Also my remarks here are a mix of what I am doing at the moment, and what I am thinking about in my major model rebuild, which I am embarking on now. Whatever I do in how I structure things, I tune my model to the last three years of $PNV accounts, so that the answers make sense.

Overall, I do the following:

(A) Net Revenue = sales to customers including any discounts/promotions/freebies

(B) Cost of Sales = Cost of Manufacturing (excluding D&A) and logistics cost delivered to customer (minimal)

(C) Gross Profit = (B) - (A)

(D) Sales and Marketing Expense I include:

  • Cost of Sales Rep
  • Allowance for Super(401K) / Health Insurance/ Other Benefits
  • Expenses (flights, cars, accommodation. subsistence) - make a judgement based on the market. 10-15% of cost of the rep. is reasonable.
  • Marketing Expense (see below **)


(E) R&D Expense (Project forward % revenue, with operating leverage, benchmarked)

(F) G&A (Project forward % revenue, with operating leverage, benchmarked)

(G) D&A (from capex model - PPE and intangibles ... make sure that by the end of the explicit period I like Capex = D&A if ongoing growth is low, i.e., 3% nominal. If growth is higher, then you need ongoing increase in Invested Capital)

EBIT = (C) - (D) - (E) - (F) - (G)

In the Cashflow model, to calculate FCF I include a Change in Working Capital, which is driven by Change in Inventory and the difference between Receivables and Payables, which I simply project forward as a constant % of Revenue. It is important not to overlook this, because it does tie up some of the Free Cash Flow and can be significant over time.

With D&A stripped out, I otherwise assume that costs and revenues even out between the P&L and Cash Flow models, so adding D&A back to EBIT is a good estimate of EBITDA.

In calcuating D&A, I look at invesment patterns in capital equipment and intangibles (e.g. is R&D being capitalised). While D&A is a non-cash item, I like to also project NPAT so that I can see what my model is delivering in terms of Value/Earnings (a proxy for P/E). This can help detect errors in long run projections!

In terms of capex, we were told the new manufacturing and R&D facility will use $25m of the capital raise proceeds. I am cautiously going to allow $30m due to inflation and/or capex over-runs, which are common! I am going to phase this 65% in FY24 and 35% in FY25. We haven't been told the phasing.

** For marketing expense this includes promotions in trade journals, conference exhibitions, paying expenses of opinion leaders, and online and print materials, as well as the cost of the marketing staff.

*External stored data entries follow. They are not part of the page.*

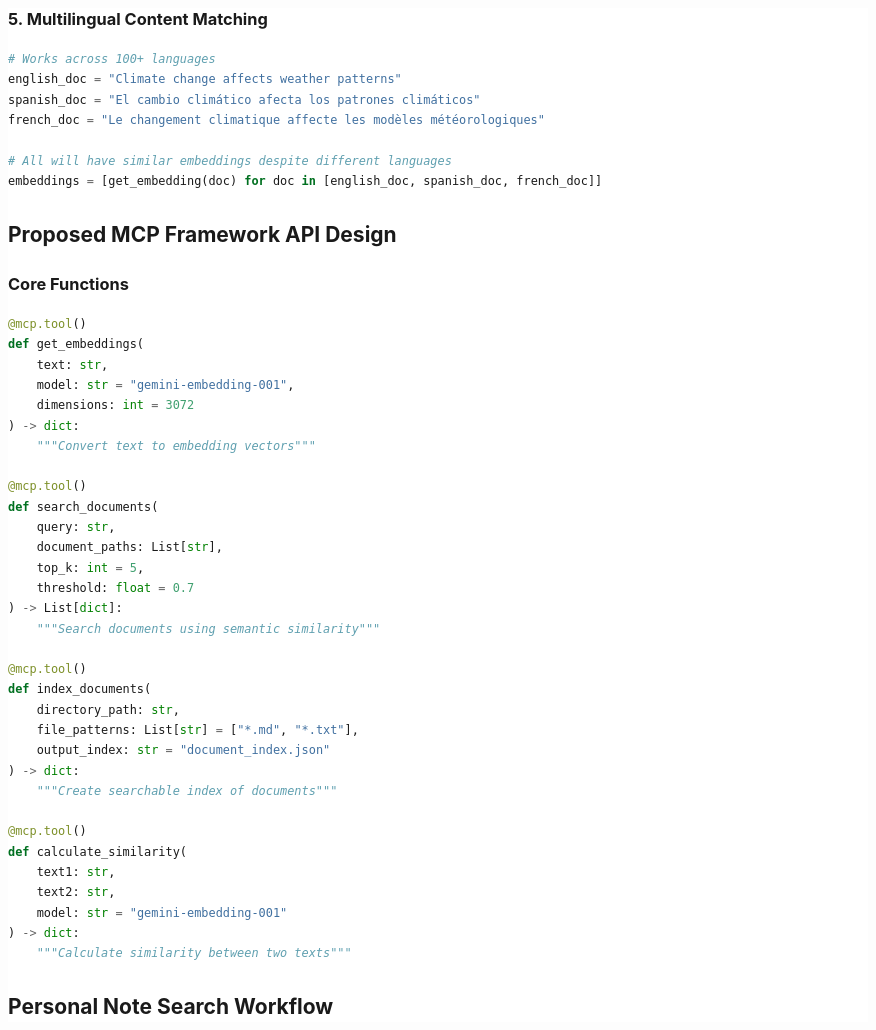 ### 5. Multilingual Content Matching
```python
# Works across 100+ languages
english_doc = "Climate change affects weather patterns"
spanish_doc = "El cambio climático afecta los patrones climáticos"
french_doc = "Le changement climatique affecte les modèles météorologiques"

# All will have similar embeddings despite different languages
embeddings = [get_embedding(doc) for doc in [english_doc, spanish_doc, french_doc]]
```

## Proposed MCP Framework API Design

### Core Functions
```python
@mcp.tool()
def get_embeddings(
    text: str,
    model: str = "gemini-embedding-001",
    dimensions: int = 3072
) -> dict:
    """Convert text to embedding vectors"""
    
@mcp.tool()
def search_documents(
    query: str,
    document_paths: List[str],
    top_k: int = 5,
    threshold: float = 0.7
) -> List[dict]:
    """Search documents using semantic similarity"""
    
@mcp.tool()
def index_documents(
    directory_path: str,
    file_patterns: List[str] = ["*.md", "*.txt"],
    output_index: str = "document_index.json"
) -> dict:
    """Create searchable index of documents"""
    
@mcp.tool()
def calculate_similarity(
    text1: str,
    text2: str,
    model: str = "gemini-embedding-001"
) -> dict:
    """Calculate similarity between two texts"""
```

## Personal Note Search Workflow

Gross Margin at $PNV and Operating Margin

Historically they've been getting %GM anywhere from 93% to 96%. But they are undertaking a major expansion from $100m sales capacity to $500m sales capacity. In 2025 when the new facilites come onstream, %GM will drop significantly, as these facilities will increase the fixed cost of the manufacturing operations.Of course, over time %GM erosion due to this factor will improve. I think I will mark them down to 90% GM in FY25, and gradually build it back up to 95% by the time they get to $500m sales - but subject to correction for remarks on market mix that follow.

The other factor is market mix. Here, I think we have to be very careful on using a constant %GM.

The US market has the highest unit prices. A 10cm x 10cm square of Novosorb BTM sells for US$800-900 before the price rise announced. A 10cm x 20cm piece is US$1600 nad a large 40cm sheet is US$6,600. Prices in UK/Europe and ANZ are likely to be a bit lower than this, assume 80% of US prices.

However, emerging markets are another story altogether. So I am going to model a separate line item for revenue from India and, evenutally, China. I'll write a separate note on assumptions here when I have finished my work, but I believe it is likely that BTM will sell in emerging markets for perhaps only 30-40% of the US Price. Of course, this will still be attractive, because the cost of a sales rep in India (fully loaded cost) is only c. A$25-40k, vs. A$120-140k in ANZ+EU+UK vs. A$180-200k in USA.

While it is important to avoid meaningless complexity, it is important to recognise that the unit economics of $PNV are going to change significantly over the next 5 years.

Those are some thoughts. This is a work in progress for me, so the above is more me thinking out loud.